Excerpted passage
## begin

Referring back to FIGS. 1-3, when the door 14 moves toward the body 24 during the door closing event, an edge of the door 14 moves to the arm 36 of the body. In other words, the door moves toward the magnet 240 on the door leaf 222 during the door closing event. When the door moves closed to the door, the magnet force is generated between the door and the body leaf 222 or the body and thus facilitating the door closing.
It should be appreciated that the door closing assist assembly 220 may include an electromagnet that is electrically connected with an electrical source or a battery. The electromagnet may be secured to the body leaf by any suitable method and disposed on any suitable position that generate desired magnetic field during the door closing process.
In some embodiments, the door system may include at least one door closing assist assembly 220 disposed on one door hinge assembly. In some embodiments, the door system may include two door closing assist assembly 220 disposed on two door hinge assemblies.
FIG. 6 is a block diagram of an example door closing and opening assist system 300 implemented in a vehicle. The door closing and opening assist system 300 may include a door closing and opening assist assembly 310, a battery 320, a controller 330 and a motion sensor 340. The door closing and opening assist assembly 310 may include at least one electromagnet 350 disposed adjacent to a door hinge of the vehicle. As described above, in some embodiments, the electromagnet 350 may be disposed on a door closed to the door hinge. In some embodiments, the electromagnet 350 may be disposed on a door hinge assembly. The electromagnet may consist of a magnetic core made from a ferromagnetic or ferromagnetic material such as iron and a number of turns wound around the magnetic core. The magnet field may be generated from the electromagnet 350 by supplying a current from the battery 320. The electromagnet 350 may be configured to generate a magnet force to move the door. In some embodiments, a force of the electromagnet may be in a range of 40 to 170 pounds. The polarity of the electromagnet 350 may be configured to be varied.
The controller 330 may be configured to control the battery 320 to supply the current to the electromagnet 350 based on movement of the door detected by the motion sensor 340. For example, the motion sensor may be an accelerometer. In some embodiments, the movement of the door may be detected indirectly. In one example, a signal that an interior light is on may be sent to the controller to energize the electromagnet. In another example, the motion sensor may be a detection switch that determines the location of the door (e.g., a door switch that turns light on) or a proximity switch. The motion sensor may be any suitable sensor that can detect an opening and closing of the door and/or indicate the door is moving.
When the door closing event is detected by the motion sensor 340, the controller 330 may control the battery 320 to supply a current to the electromagnet 350 to generate magnetic field that pulls the door in a closed direction.
In some embodiments, the polarity of the electromagnet 350 may be reversed compared to the polarity during the door closing event. When the door opening is detected by the motion sensor 340, the controller 330 may control the battery 320 to supply a current to the electromagnet 350 to generate the magnetic field that push the door in an opening direction. In this manner, the electromagnet 350 may facilitate the door opening.

## end

Recorded data

## begin

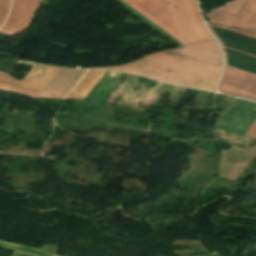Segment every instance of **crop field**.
Returning a JSON list of instances; mask_svg holds the SVG:
<instances>
[{"label": "crop field", "instance_id": "obj_11", "mask_svg": "<svg viewBox=\"0 0 256 256\" xmlns=\"http://www.w3.org/2000/svg\"><path fill=\"white\" fill-rule=\"evenodd\" d=\"M207 25L209 26V28L211 29V31L213 32V34L216 36V38L219 40L220 42V45H221V48H222V51H223V54H224V60H225V65H226V54H225V51H224V48L221 44V41L220 39L218 38V36L215 34V32L212 30L211 26L207 23ZM230 30H233V29H230ZM233 31H236V32H239V33H242V34H245V35H248V36H251V37H254L256 38V32H246V31H241V30H233Z\"/></svg>", "mask_w": 256, "mask_h": 256}, {"label": "crop field", "instance_id": "obj_9", "mask_svg": "<svg viewBox=\"0 0 256 256\" xmlns=\"http://www.w3.org/2000/svg\"><path fill=\"white\" fill-rule=\"evenodd\" d=\"M0 247L13 249V250H17V251H22V252H26V253L38 254V255H42V256H52V255L45 253L38 249L21 246V245H17V244H12V243L1 242V241H0Z\"/></svg>", "mask_w": 256, "mask_h": 256}, {"label": "crop field", "instance_id": "obj_12", "mask_svg": "<svg viewBox=\"0 0 256 256\" xmlns=\"http://www.w3.org/2000/svg\"><path fill=\"white\" fill-rule=\"evenodd\" d=\"M246 135L256 138V120L253 122V124L248 129V131L246 132Z\"/></svg>", "mask_w": 256, "mask_h": 256}, {"label": "crop field", "instance_id": "obj_8", "mask_svg": "<svg viewBox=\"0 0 256 256\" xmlns=\"http://www.w3.org/2000/svg\"><path fill=\"white\" fill-rule=\"evenodd\" d=\"M105 72L106 71L98 69L88 70L66 98L84 99Z\"/></svg>", "mask_w": 256, "mask_h": 256}, {"label": "crop field", "instance_id": "obj_13", "mask_svg": "<svg viewBox=\"0 0 256 256\" xmlns=\"http://www.w3.org/2000/svg\"><path fill=\"white\" fill-rule=\"evenodd\" d=\"M13 256H29V255H24V254H20V253H14Z\"/></svg>", "mask_w": 256, "mask_h": 256}, {"label": "crop field", "instance_id": "obj_3", "mask_svg": "<svg viewBox=\"0 0 256 256\" xmlns=\"http://www.w3.org/2000/svg\"><path fill=\"white\" fill-rule=\"evenodd\" d=\"M30 64L33 66L31 71L21 81L0 72V89L37 97L59 68Z\"/></svg>", "mask_w": 256, "mask_h": 256}, {"label": "crop field", "instance_id": "obj_2", "mask_svg": "<svg viewBox=\"0 0 256 256\" xmlns=\"http://www.w3.org/2000/svg\"><path fill=\"white\" fill-rule=\"evenodd\" d=\"M128 5L177 38L184 46L212 38L193 0H134Z\"/></svg>", "mask_w": 256, "mask_h": 256}, {"label": "crop field", "instance_id": "obj_1", "mask_svg": "<svg viewBox=\"0 0 256 256\" xmlns=\"http://www.w3.org/2000/svg\"><path fill=\"white\" fill-rule=\"evenodd\" d=\"M125 71L180 86L215 90L221 60L214 39L183 49L150 54L134 63L101 68Z\"/></svg>", "mask_w": 256, "mask_h": 256}, {"label": "crop field", "instance_id": "obj_10", "mask_svg": "<svg viewBox=\"0 0 256 256\" xmlns=\"http://www.w3.org/2000/svg\"><path fill=\"white\" fill-rule=\"evenodd\" d=\"M9 3L10 0H0V25L7 15Z\"/></svg>", "mask_w": 256, "mask_h": 256}, {"label": "crop field", "instance_id": "obj_7", "mask_svg": "<svg viewBox=\"0 0 256 256\" xmlns=\"http://www.w3.org/2000/svg\"><path fill=\"white\" fill-rule=\"evenodd\" d=\"M85 71L60 68L38 97L63 99Z\"/></svg>", "mask_w": 256, "mask_h": 256}, {"label": "crop field", "instance_id": "obj_5", "mask_svg": "<svg viewBox=\"0 0 256 256\" xmlns=\"http://www.w3.org/2000/svg\"><path fill=\"white\" fill-rule=\"evenodd\" d=\"M219 91L256 101V77L225 67Z\"/></svg>", "mask_w": 256, "mask_h": 256}, {"label": "crop field", "instance_id": "obj_4", "mask_svg": "<svg viewBox=\"0 0 256 256\" xmlns=\"http://www.w3.org/2000/svg\"><path fill=\"white\" fill-rule=\"evenodd\" d=\"M210 16L215 24L256 29V0H234Z\"/></svg>", "mask_w": 256, "mask_h": 256}, {"label": "crop field", "instance_id": "obj_14", "mask_svg": "<svg viewBox=\"0 0 256 256\" xmlns=\"http://www.w3.org/2000/svg\"><path fill=\"white\" fill-rule=\"evenodd\" d=\"M123 1H125L126 3H128V2H130V1H132V0H123Z\"/></svg>", "mask_w": 256, "mask_h": 256}, {"label": "crop field", "instance_id": "obj_6", "mask_svg": "<svg viewBox=\"0 0 256 256\" xmlns=\"http://www.w3.org/2000/svg\"><path fill=\"white\" fill-rule=\"evenodd\" d=\"M40 0H14L9 17L0 30L8 36H13L26 30Z\"/></svg>", "mask_w": 256, "mask_h": 256}]
</instances>
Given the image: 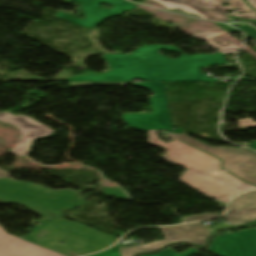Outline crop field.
Masks as SVG:
<instances>
[{
    "mask_svg": "<svg viewBox=\"0 0 256 256\" xmlns=\"http://www.w3.org/2000/svg\"><path fill=\"white\" fill-rule=\"evenodd\" d=\"M232 225H243L256 220V191L245 193L229 206L224 216Z\"/></svg>",
    "mask_w": 256,
    "mask_h": 256,
    "instance_id": "22f410ed",
    "label": "crop field"
},
{
    "mask_svg": "<svg viewBox=\"0 0 256 256\" xmlns=\"http://www.w3.org/2000/svg\"><path fill=\"white\" fill-rule=\"evenodd\" d=\"M239 121H240L242 129H247V127H249V126L256 127V123H254L253 119H251V118L239 119ZM249 147L256 149V141H253Z\"/></svg>",
    "mask_w": 256,
    "mask_h": 256,
    "instance_id": "733c2abd",
    "label": "crop field"
},
{
    "mask_svg": "<svg viewBox=\"0 0 256 256\" xmlns=\"http://www.w3.org/2000/svg\"><path fill=\"white\" fill-rule=\"evenodd\" d=\"M41 229L50 232L42 238L38 237L36 234ZM41 229L34 231L35 233L32 232L33 234L30 233L31 235L26 239L69 256L96 252L116 241L114 236L100 233L79 223L68 222L62 218L47 223ZM60 241L64 243L61 244Z\"/></svg>",
    "mask_w": 256,
    "mask_h": 256,
    "instance_id": "412701ff",
    "label": "crop field"
},
{
    "mask_svg": "<svg viewBox=\"0 0 256 256\" xmlns=\"http://www.w3.org/2000/svg\"><path fill=\"white\" fill-rule=\"evenodd\" d=\"M256 51V50H255Z\"/></svg>",
    "mask_w": 256,
    "mask_h": 256,
    "instance_id": "730fd06b",
    "label": "crop field"
},
{
    "mask_svg": "<svg viewBox=\"0 0 256 256\" xmlns=\"http://www.w3.org/2000/svg\"><path fill=\"white\" fill-rule=\"evenodd\" d=\"M208 250L221 256H256V229L222 235Z\"/></svg>",
    "mask_w": 256,
    "mask_h": 256,
    "instance_id": "d8731c3e",
    "label": "crop field"
},
{
    "mask_svg": "<svg viewBox=\"0 0 256 256\" xmlns=\"http://www.w3.org/2000/svg\"><path fill=\"white\" fill-rule=\"evenodd\" d=\"M0 256H63L27 243L9 234L0 225Z\"/></svg>",
    "mask_w": 256,
    "mask_h": 256,
    "instance_id": "d1516ede",
    "label": "crop field"
},
{
    "mask_svg": "<svg viewBox=\"0 0 256 256\" xmlns=\"http://www.w3.org/2000/svg\"><path fill=\"white\" fill-rule=\"evenodd\" d=\"M131 1V0H130ZM155 2H158L160 4H162L163 6H165L167 9H174V8H181L184 11H186L187 13L190 14H196L201 16L199 13H197L196 11H194L192 8H190L189 6H187L185 3L179 1V0H153ZM202 18H204L203 16H201ZM205 19V18H204Z\"/></svg>",
    "mask_w": 256,
    "mask_h": 256,
    "instance_id": "5142ce71",
    "label": "crop field"
},
{
    "mask_svg": "<svg viewBox=\"0 0 256 256\" xmlns=\"http://www.w3.org/2000/svg\"><path fill=\"white\" fill-rule=\"evenodd\" d=\"M150 89L155 94L150 97L153 114H125V121L132 127L145 129H168L176 134L183 133L182 129L172 130L164 82L133 83Z\"/></svg>",
    "mask_w": 256,
    "mask_h": 256,
    "instance_id": "dd49c442",
    "label": "crop field"
},
{
    "mask_svg": "<svg viewBox=\"0 0 256 256\" xmlns=\"http://www.w3.org/2000/svg\"><path fill=\"white\" fill-rule=\"evenodd\" d=\"M0 203H19L47 218L40 221L43 224L59 218L63 209L83 204L73 191H53L9 178L0 179Z\"/></svg>",
    "mask_w": 256,
    "mask_h": 256,
    "instance_id": "34b2d1b8",
    "label": "crop field"
},
{
    "mask_svg": "<svg viewBox=\"0 0 256 256\" xmlns=\"http://www.w3.org/2000/svg\"><path fill=\"white\" fill-rule=\"evenodd\" d=\"M176 138L222 159L223 169L256 185V154L243 148L211 147L186 135Z\"/></svg>",
    "mask_w": 256,
    "mask_h": 256,
    "instance_id": "f4fd0767",
    "label": "crop field"
},
{
    "mask_svg": "<svg viewBox=\"0 0 256 256\" xmlns=\"http://www.w3.org/2000/svg\"><path fill=\"white\" fill-rule=\"evenodd\" d=\"M181 1L185 2L186 4H192V5H196V6H200V7H202V5H203L204 6L203 8H205V9L218 11V12H222V13H226L225 12L226 10L233 7L231 4V1H227V0H181ZM222 3H230V5L227 7L221 6ZM233 3L236 8H240L244 12L251 11L252 13L251 14H240V15L239 14H231L232 16L242 17V18H246V19H256V12L254 10H252L251 8H249L242 0H233ZM190 7H192L194 10L196 8L197 9L196 11L199 12L201 15H203L208 20L223 21V22L229 20L226 18L225 14H219V13H215V12H211V11H207V10H202L201 8H197L194 6H190ZM226 14H228V13H226Z\"/></svg>",
    "mask_w": 256,
    "mask_h": 256,
    "instance_id": "28ad6ade",
    "label": "crop field"
},
{
    "mask_svg": "<svg viewBox=\"0 0 256 256\" xmlns=\"http://www.w3.org/2000/svg\"><path fill=\"white\" fill-rule=\"evenodd\" d=\"M170 135L174 141L166 144L157 138L156 130H149V142L168 151L163 158L188 169L179 179L191 187L224 203L244 190L256 188L222 170L220 159L177 140L172 133Z\"/></svg>",
    "mask_w": 256,
    "mask_h": 256,
    "instance_id": "ac0d7876",
    "label": "crop field"
},
{
    "mask_svg": "<svg viewBox=\"0 0 256 256\" xmlns=\"http://www.w3.org/2000/svg\"><path fill=\"white\" fill-rule=\"evenodd\" d=\"M163 48L180 52L179 60L157 54ZM224 54L187 56L172 46L154 45L140 48L133 55H105L113 71L103 75L85 76L66 81H132L134 78L146 81H218L201 73L205 66L227 63Z\"/></svg>",
    "mask_w": 256,
    "mask_h": 256,
    "instance_id": "8a807250",
    "label": "crop field"
},
{
    "mask_svg": "<svg viewBox=\"0 0 256 256\" xmlns=\"http://www.w3.org/2000/svg\"><path fill=\"white\" fill-rule=\"evenodd\" d=\"M194 253H197V250L195 248H190L185 253L182 254L174 253L172 249H165L164 251L157 254H147L142 256H189Z\"/></svg>",
    "mask_w": 256,
    "mask_h": 256,
    "instance_id": "d9b57169",
    "label": "crop field"
},
{
    "mask_svg": "<svg viewBox=\"0 0 256 256\" xmlns=\"http://www.w3.org/2000/svg\"><path fill=\"white\" fill-rule=\"evenodd\" d=\"M239 28H240L241 30H243L244 32L248 33L249 35H251L252 37H254V38L256 39V35L250 33L249 31H247V30H245V29H243V28H241V27H239Z\"/></svg>",
    "mask_w": 256,
    "mask_h": 256,
    "instance_id": "4177f3b9",
    "label": "crop field"
},
{
    "mask_svg": "<svg viewBox=\"0 0 256 256\" xmlns=\"http://www.w3.org/2000/svg\"><path fill=\"white\" fill-rule=\"evenodd\" d=\"M0 121L9 123L21 131V138L18 143L16 142L17 144L10 152L22 156H24L30 149L31 143L35 138L46 136L54 132V130L27 117L26 115L14 116L8 112H2L0 113Z\"/></svg>",
    "mask_w": 256,
    "mask_h": 256,
    "instance_id": "5a996713",
    "label": "crop field"
},
{
    "mask_svg": "<svg viewBox=\"0 0 256 256\" xmlns=\"http://www.w3.org/2000/svg\"><path fill=\"white\" fill-rule=\"evenodd\" d=\"M216 25H218L219 27H221L222 29L226 30L229 33L238 32V30H236V29H232L230 27H227L226 24L216 23Z\"/></svg>",
    "mask_w": 256,
    "mask_h": 256,
    "instance_id": "214f88e0",
    "label": "crop field"
},
{
    "mask_svg": "<svg viewBox=\"0 0 256 256\" xmlns=\"http://www.w3.org/2000/svg\"><path fill=\"white\" fill-rule=\"evenodd\" d=\"M161 230L164 232L165 240L147 243L139 247L119 248L121 256H134L136 252L159 249L175 241H187L195 245H207L206 238L212 235L201 223L177 227H164L161 228Z\"/></svg>",
    "mask_w": 256,
    "mask_h": 256,
    "instance_id": "e52e79f7",
    "label": "crop field"
},
{
    "mask_svg": "<svg viewBox=\"0 0 256 256\" xmlns=\"http://www.w3.org/2000/svg\"><path fill=\"white\" fill-rule=\"evenodd\" d=\"M89 256H120V253H119V249L116 245L107 251H104V252L98 253V254H94V255H89Z\"/></svg>",
    "mask_w": 256,
    "mask_h": 256,
    "instance_id": "4a817a6b",
    "label": "crop field"
},
{
    "mask_svg": "<svg viewBox=\"0 0 256 256\" xmlns=\"http://www.w3.org/2000/svg\"><path fill=\"white\" fill-rule=\"evenodd\" d=\"M243 28H245V29L249 30L250 32L256 34V30L251 28V27H249V26H243Z\"/></svg>",
    "mask_w": 256,
    "mask_h": 256,
    "instance_id": "00972430",
    "label": "crop field"
},
{
    "mask_svg": "<svg viewBox=\"0 0 256 256\" xmlns=\"http://www.w3.org/2000/svg\"><path fill=\"white\" fill-rule=\"evenodd\" d=\"M103 2L112 4L114 8L112 10L100 9L99 4ZM81 6L85 13L86 19H74L61 12H57L56 17L67 19L81 26L95 27L103 19L109 16H116L138 7L126 0H89L81 4Z\"/></svg>",
    "mask_w": 256,
    "mask_h": 256,
    "instance_id": "3316defc",
    "label": "crop field"
},
{
    "mask_svg": "<svg viewBox=\"0 0 256 256\" xmlns=\"http://www.w3.org/2000/svg\"><path fill=\"white\" fill-rule=\"evenodd\" d=\"M11 175H9V174H7L6 172H4V171H2L1 169H0V178H2V177H10Z\"/></svg>",
    "mask_w": 256,
    "mask_h": 256,
    "instance_id": "92a150f3",
    "label": "crop field"
},
{
    "mask_svg": "<svg viewBox=\"0 0 256 256\" xmlns=\"http://www.w3.org/2000/svg\"><path fill=\"white\" fill-rule=\"evenodd\" d=\"M230 18H234V19H239V20H244V21H248V22H251L253 24H256V21L255 20H246V19H241V18H237V17H231V16H228Z\"/></svg>",
    "mask_w": 256,
    "mask_h": 256,
    "instance_id": "dafd665d",
    "label": "crop field"
},
{
    "mask_svg": "<svg viewBox=\"0 0 256 256\" xmlns=\"http://www.w3.org/2000/svg\"><path fill=\"white\" fill-rule=\"evenodd\" d=\"M219 216L218 214H204V215H197V216H191V217H185L184 221H196V220H202V219H208V218H214Z\"/></svg>",
    "mask_w": 256,
    "mask_h": 256,
    "instance_id": "bc2a9ffb",
    "label": "crop field"
},
{
    "mask_svg": "<svg viewBox=\"0 0 256 256\" xmlns=\"http://www.w3.org/2000/svg\"><path fill=\"white\" fill-rule=\"evenodd\" d=\"M252 7L256 10V0H248Z\"/></svg>",
    "mask_w": 256,
    "mask_h": 256,
    "instance_id": "a9b5d70f",
    "label": "crop field"
},
{
    "mask_svg": "<svg viewBox=\"0 0 256 256\" xmlns=\"http://www.w3.org/2000/svg\"><path fill=\"white\" fill-rule=\"evenodd\" d=\"M197 39H204L206 40L212 47L216 48H221L219 51L227 54V53H235L236 50L238 48L234 47L233 45H229V46H225V47H221L220 45H218L217 43H215L214 41L211 40V38L217 36L214 32H204V33H200V34H195V35H191Z\"/></svg>",
    "mask_w": 256,
    "mask_h": 256,
    "instance_id": "cbeb9de0",
    "label": "crop field"
}]
</instances>
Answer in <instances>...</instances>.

## end

Instruction
Write out the passage on the electromagnetic door assist word for word, starting with "The controller 330 may be" and going on through "door is moving.".

Response
The controller 330 may be configured to control the battery 320 to supply the current to the electromagnet 350 based on movement of the door detected by the motion sensor 340. For example, the motion sensor may be an accelerometer. In some embodiments, the movement of the door may be detected indirectly. In one example, a signal that an interior light is on may be sent to the controller to energize the electromagnet. In another example, the motion sensor may be a detection switch that determines the location of the door (e.g., a door switch that turns light on) or a proximity switch. The motion sensor may be any suitable sensor that can detect an opening and closing of the door and/or indicate the door is moving.